- What to do
Copy every line below that has the word "ጠቅላይ" in it.

- Source records

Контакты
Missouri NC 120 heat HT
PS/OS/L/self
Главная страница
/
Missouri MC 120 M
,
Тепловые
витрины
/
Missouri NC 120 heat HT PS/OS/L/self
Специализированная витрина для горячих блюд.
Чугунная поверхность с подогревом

--

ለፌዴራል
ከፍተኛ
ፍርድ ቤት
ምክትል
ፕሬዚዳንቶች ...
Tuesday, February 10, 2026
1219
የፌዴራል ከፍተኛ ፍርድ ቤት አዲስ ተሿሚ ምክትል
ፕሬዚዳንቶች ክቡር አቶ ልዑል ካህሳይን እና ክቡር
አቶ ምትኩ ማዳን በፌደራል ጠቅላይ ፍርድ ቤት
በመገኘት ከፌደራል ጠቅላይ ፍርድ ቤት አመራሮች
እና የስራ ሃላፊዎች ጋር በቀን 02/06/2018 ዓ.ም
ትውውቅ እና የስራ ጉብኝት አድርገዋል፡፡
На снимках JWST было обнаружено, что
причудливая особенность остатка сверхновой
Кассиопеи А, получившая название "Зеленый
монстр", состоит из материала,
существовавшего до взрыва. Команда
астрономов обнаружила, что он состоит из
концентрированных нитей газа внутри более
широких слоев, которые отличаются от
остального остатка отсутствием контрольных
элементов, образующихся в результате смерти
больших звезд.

- Solved exercise
አቶ ምትኩ ማዳን በፌደራል ጠቅላይ ፍርድ ቤት
በመገኘት ከፌደራል ጠቅላይ ፍርድ ቤት አመራሮች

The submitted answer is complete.